Eg. There are 3 types of breakfasts, 4 types of lunches, and 5 types of desserts. The total number of combinations is = 5 x 4 x 3 = 60
Permutations: P(n,r)= n! / (n−r)!
This method is used when replacements are not allowed and order of item ranking matters.
Eg. A code has 4 digits in a particular order and the digits range from 0 to 9. How many permutations are there if one digit can only be used once?
P(n,r) = 10!/(10–4)! = (10x9x8x7x6x5x4x3x2x1)/(6x5x4x3x2x1) = 5040
Combinations Formula: C(n,r)=(n!)/[(n−r)!r!]
This is used when replacements are not allowed and the order in which items are ranked does not mater.Eg. To win the lottery, you must select the 5 correct numbers in any order from 1 to 52. What is the number of possible combinations?

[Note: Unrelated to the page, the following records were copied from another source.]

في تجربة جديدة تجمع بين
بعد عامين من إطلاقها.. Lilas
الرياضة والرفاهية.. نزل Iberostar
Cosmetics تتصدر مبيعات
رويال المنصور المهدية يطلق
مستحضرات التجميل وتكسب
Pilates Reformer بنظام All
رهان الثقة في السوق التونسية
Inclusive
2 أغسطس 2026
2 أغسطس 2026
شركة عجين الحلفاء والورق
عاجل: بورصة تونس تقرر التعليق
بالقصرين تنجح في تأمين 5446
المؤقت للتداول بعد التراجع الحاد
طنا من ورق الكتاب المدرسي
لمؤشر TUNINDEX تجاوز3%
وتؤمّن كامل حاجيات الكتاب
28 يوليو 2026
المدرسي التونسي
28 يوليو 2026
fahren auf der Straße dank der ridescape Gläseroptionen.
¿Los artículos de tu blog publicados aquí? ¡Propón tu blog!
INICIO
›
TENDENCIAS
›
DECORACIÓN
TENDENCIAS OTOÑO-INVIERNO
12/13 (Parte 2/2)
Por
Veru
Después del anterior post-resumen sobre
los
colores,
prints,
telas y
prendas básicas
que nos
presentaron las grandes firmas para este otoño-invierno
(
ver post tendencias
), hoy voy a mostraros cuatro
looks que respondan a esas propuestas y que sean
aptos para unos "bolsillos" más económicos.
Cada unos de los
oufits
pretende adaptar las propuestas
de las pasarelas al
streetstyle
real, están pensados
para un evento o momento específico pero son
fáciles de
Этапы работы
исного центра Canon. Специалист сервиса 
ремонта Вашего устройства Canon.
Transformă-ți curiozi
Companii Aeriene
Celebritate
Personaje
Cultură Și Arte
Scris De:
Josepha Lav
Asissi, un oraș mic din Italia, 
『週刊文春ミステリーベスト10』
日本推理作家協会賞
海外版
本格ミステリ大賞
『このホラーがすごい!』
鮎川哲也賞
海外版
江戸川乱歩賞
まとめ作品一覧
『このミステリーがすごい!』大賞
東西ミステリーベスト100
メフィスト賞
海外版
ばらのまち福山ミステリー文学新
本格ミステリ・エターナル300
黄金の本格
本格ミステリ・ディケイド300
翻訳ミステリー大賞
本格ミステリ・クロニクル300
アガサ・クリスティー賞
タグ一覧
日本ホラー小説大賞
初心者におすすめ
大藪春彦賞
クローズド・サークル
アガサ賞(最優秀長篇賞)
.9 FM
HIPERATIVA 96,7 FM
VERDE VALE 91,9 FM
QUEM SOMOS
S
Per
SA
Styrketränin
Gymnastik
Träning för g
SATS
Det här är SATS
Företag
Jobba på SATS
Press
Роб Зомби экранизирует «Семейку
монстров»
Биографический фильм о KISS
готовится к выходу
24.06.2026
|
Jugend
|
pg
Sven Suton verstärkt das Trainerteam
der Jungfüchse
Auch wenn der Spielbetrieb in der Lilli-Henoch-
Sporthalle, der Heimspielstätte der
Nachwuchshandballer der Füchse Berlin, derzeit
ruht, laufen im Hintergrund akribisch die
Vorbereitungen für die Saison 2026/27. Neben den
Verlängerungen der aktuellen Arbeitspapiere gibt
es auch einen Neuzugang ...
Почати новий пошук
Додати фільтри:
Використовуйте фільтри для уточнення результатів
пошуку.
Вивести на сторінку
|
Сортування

C(n,r) = 52! / (52–5)!5! = 2,598,960
Ques: Toss the selected coin 10 times from a jar of 1000 coins. Out of 1000 coins, 999 coins are fair and 1 coin is double-headed, assume that you see 10 heads. Estimate the probability of getting a head in the next coin toss.
We know that there are two types of coins – fair and double-headed. Hence, there are two possible ways of choosing a coin. The first is to choose a fair coin and the second is to choose a coin having 2 heads.

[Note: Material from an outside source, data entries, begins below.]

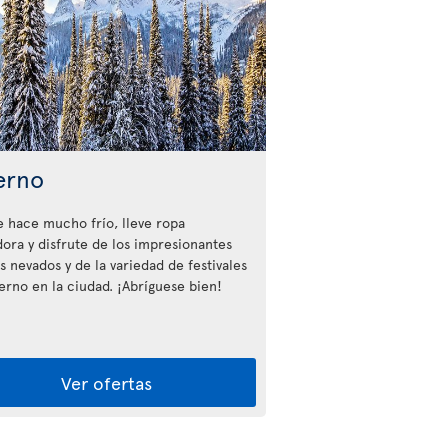
erno
 hace mucho frío, lleve ropa
dora y disfrute de los impresionantes
s nevados y de la variedad de festivales
ierno en la ciudad. ¡Abríguese bien!
Ver ofertas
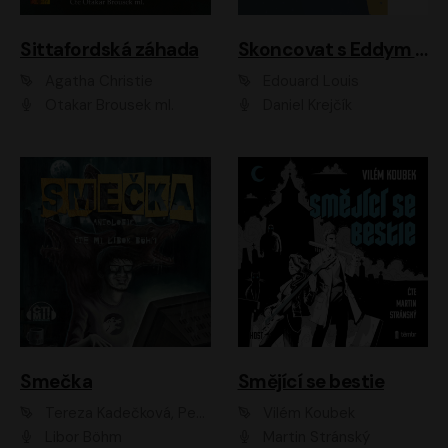
Sittafordská záhada
Skoncovat s Eddym B.
Agatha Christie
Édouard Louis
Otakar Brousek ml.
Daniel Krejčík
Smečka
Smějící se bestie
Tereza Kadečková, Petr Boček, Nelly Černohorská, Ondřej Kocáb, Ludmila Svozilová, Miroslav Pech, Karin Novotná, Jiří Sivok, Martin Štefko, Kateřina Malec Houfková, Tomáš Marton, Madla Pospíšilová Karasová, Michal Březina, Veronika Fiedlerová, Lukáš Vavrečka, Přemysl Krejčík, Mort Castle
Vilém Koubek
Libor Böhm
Martin Stránský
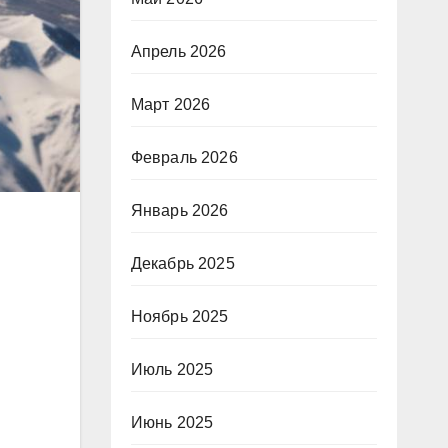
Апрель 2026
Март 2026
Февраль 2026
Январь 2026
Декабрь 2025
Ноябрь 2025
Июль 2025
Июнь 2025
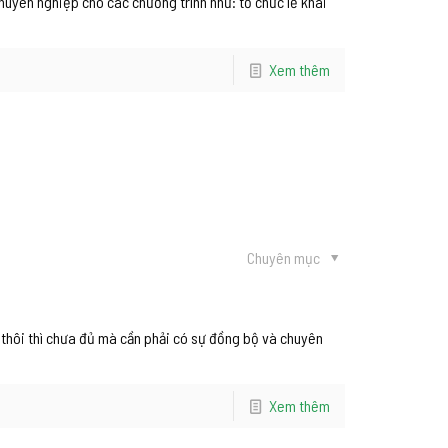
huyên nghiệp cho các chương trình như: tổ chức lễ khai
Xem thêm
Chuyên mục
 thôi thì chưa đủ mà cần phải có sự đồng bộ và chuyên
Xem thêm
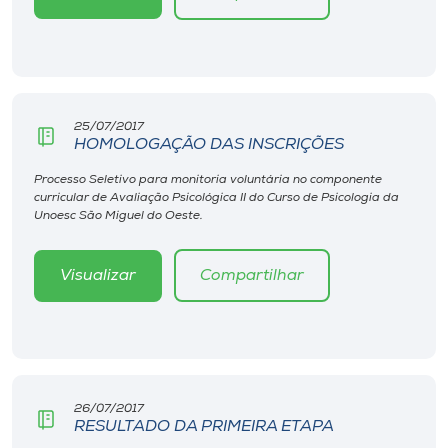
Museu
Unoesc
Store
25/07/2017
HOMOLOGAÇÃO DAS INSCRIÇÕES
Processo Seletivo para monitoria voluntária no componente
Selecione
curricular de Avaliação Psicológica II do Curso de Psicologia da
o idioma
Unoesc São Miguel do Oeste.
Visualizar
Compartilhar
A+
A-
26/07/2017
RESULTADO DA PRIMEIRA ETAPA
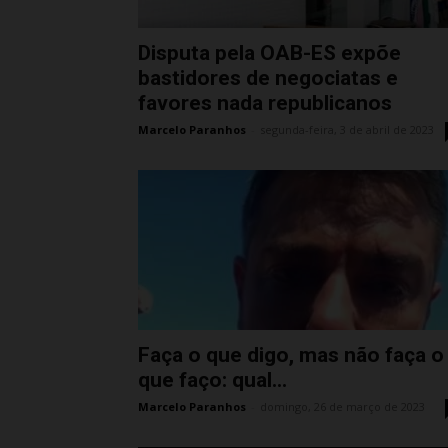
Disputa pela OAB-ES expõe
bastidores de negociatas e
favores nada republicanos
Marcelo Paranhos
-
segunda-feira, 3 de abril de 2023
Faça o que digo, mas não faça o
que faço: qual...
Marcelo Paranhos
-
domingo, 26 de março de 2023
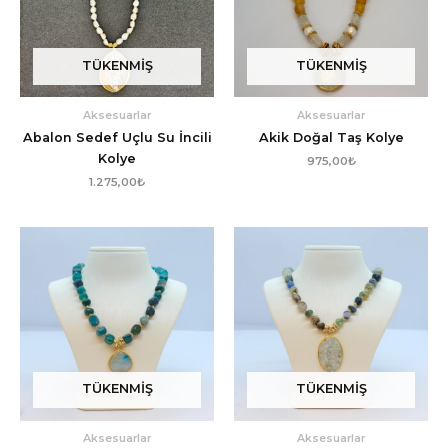
TÜKENMIŞ
TÜKENMIŞ
Aksesuarlar
Aksesuarlar
Abalon Sedef Uçlu Su İncili
Akik Doğal Taş Kolye
Kolye
975,00
₺
1.275,00
₺
TÜKENMIŞ
TÜKENMIŞ
Aksesuarlar
Aksesuarlar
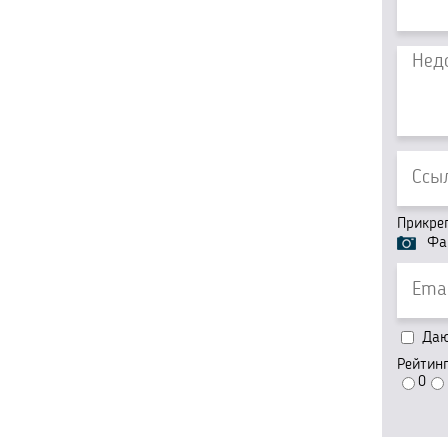
Прикре
Фа
Даю 
Рейтин
0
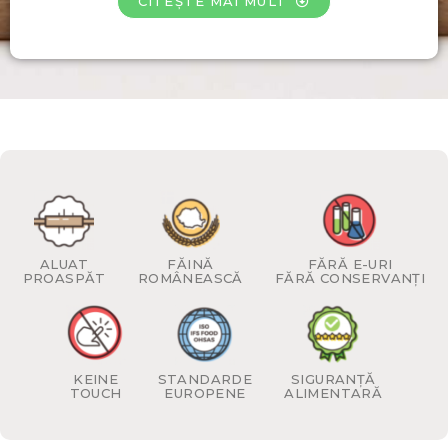
CITEȘTE MAI MULT
ALUAT
FĂINĂ
FĂRĂ E-URI
PROASPĂT
ROMÂNEASCĂ
FĂRĂ CONSERVANȚI
KEINE
STANDARDE
SIGURANȚĂ
TOUCH
EUROPENE
ALIMENTARĂ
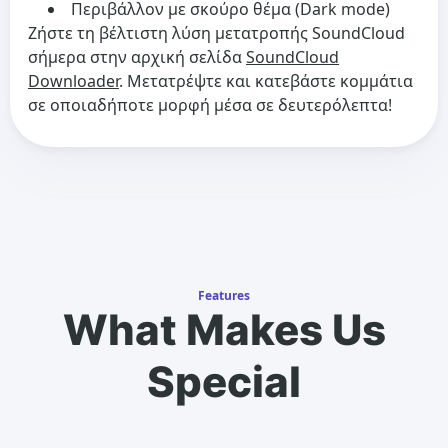
Περιβάλλον με σκούρο θέμα (Dark mode)
Ζήστε τη βέλτιστη λύση μετατροπής SoundCloud
σήμερα στην αρχική σελίδα
SoundCloud
Downloader
. Μετατρέψτε και κατεβάστε κομμάτια
σε οποιαδήποτε μορφή μέσα σε δευτερόλεπτα!
Features
What Makes Us
Special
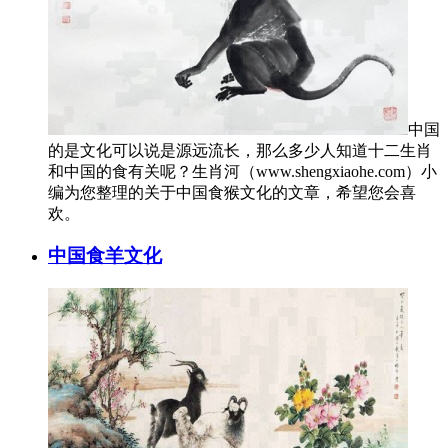
中国
的是文化可以说是源远流长，那么多少人知道十二生肖
和中国的食有关呢？生肖河（www.shengxiaohe.com）小
编为您整理的关于中国食猴文化的文章，希望您会喜
欢。
中国食羊文化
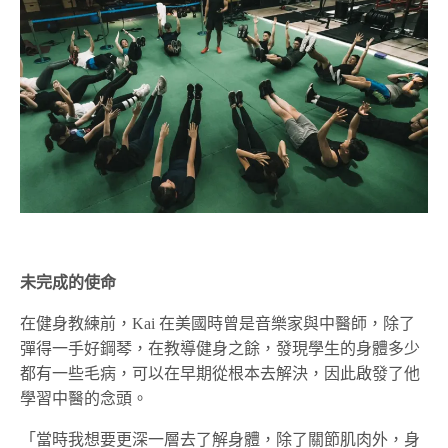
未完成的使命
在健身教練前，Kai 在美國時曾是音樂家與中醫師，除了
彈得一手好鋼琴，在教導健身之餘，發現學生的身體多少
都有一些毛病，可以在早期從根本去解決，因此啟發了他
學習中醫的念頭。
「當時我想要更深一層去了解身體，除了關節肌肉外，身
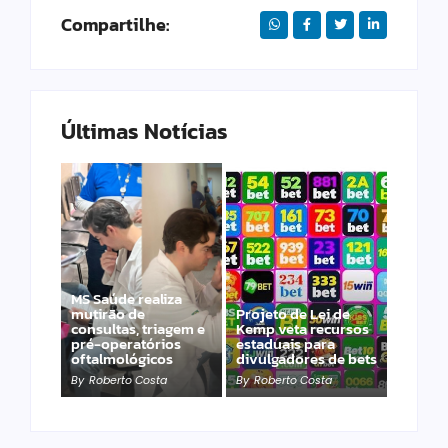
Compartilhe:
Últimas Notícias
Imaginário
Maracangalha
MS Saúde realiza
apresenta
mutirão de
Projeto de Lei de
“TRANSBORDA” com
consultas, triagem e
Kemp veta recursos
duas intervenções
pré-operatórios
estaduais para
gratuitas na 14 de
oftalmológicos
divulgadores de bets
Julho
By
Roberto Costa
By
Roberto Costa
By
Roberto Costa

P(selecting fair coin) = 999/1000 = 0.999
P(selecting double headed coin) = 1/1000 = 0.001
Using Bayes rule,
P(selecting 10 heads in row) = P(selecting fair coin)* Getting 10 heads + P(selecting double headed coin)
P(selecting 10 heads in row) = P(A)+P(B)
P (A) = 0.999 * (1/2)^10
= 0.999 * (1/1024)
P (B) = 0.001 * 1 = 0.001
P( A / (A + B) ) = 0.000976 / (0.000976 + 0.001) = 0.4939
P( B / (A + B)) = 0.001 / 0.001976
P(selecting head in next toss) = P(A/A+B) * 0.5 + P(B/A+B) * 1
= 0.4939 * 0.5 + 0.5061
Ques: Describe Markov chains?
Markov chain is a type of stochastic process. In Markov chains, the future probability of any state depends only on the current state.
An example can be word recommendation. When we type a paragraph, the next word is suggested by the model which depends only on the previous word and not on anything before it. The Markov chain model is trained previously on a similar paragraph where the next word to a given word is stored for all the words in the training data. Based on this training data output, the next words are suggested.
Ques: If there are 8 marbles of equal weight and 1 marble that weighs a little bit more (for a total of 9 marbles), how many weighings are required to determine which marble is the heaviest?
- You would split the nine marbles into three groups of three and weigh two of the groups. If the scale balances (alternative 1), you know that the heavy marble is in the third group of marbles. Otherwise, you’ll take the group that is weighed more heavily (alternative 2).
- Then you would exercise the same step, but you’d have three groups of one marble instead of three groups of three.
The list of questions can be really long and is actually never-ending, But with the concepts you’ve learned from our other posts and this quick question and answers post, I hope you all succeed. ALL THE BEST!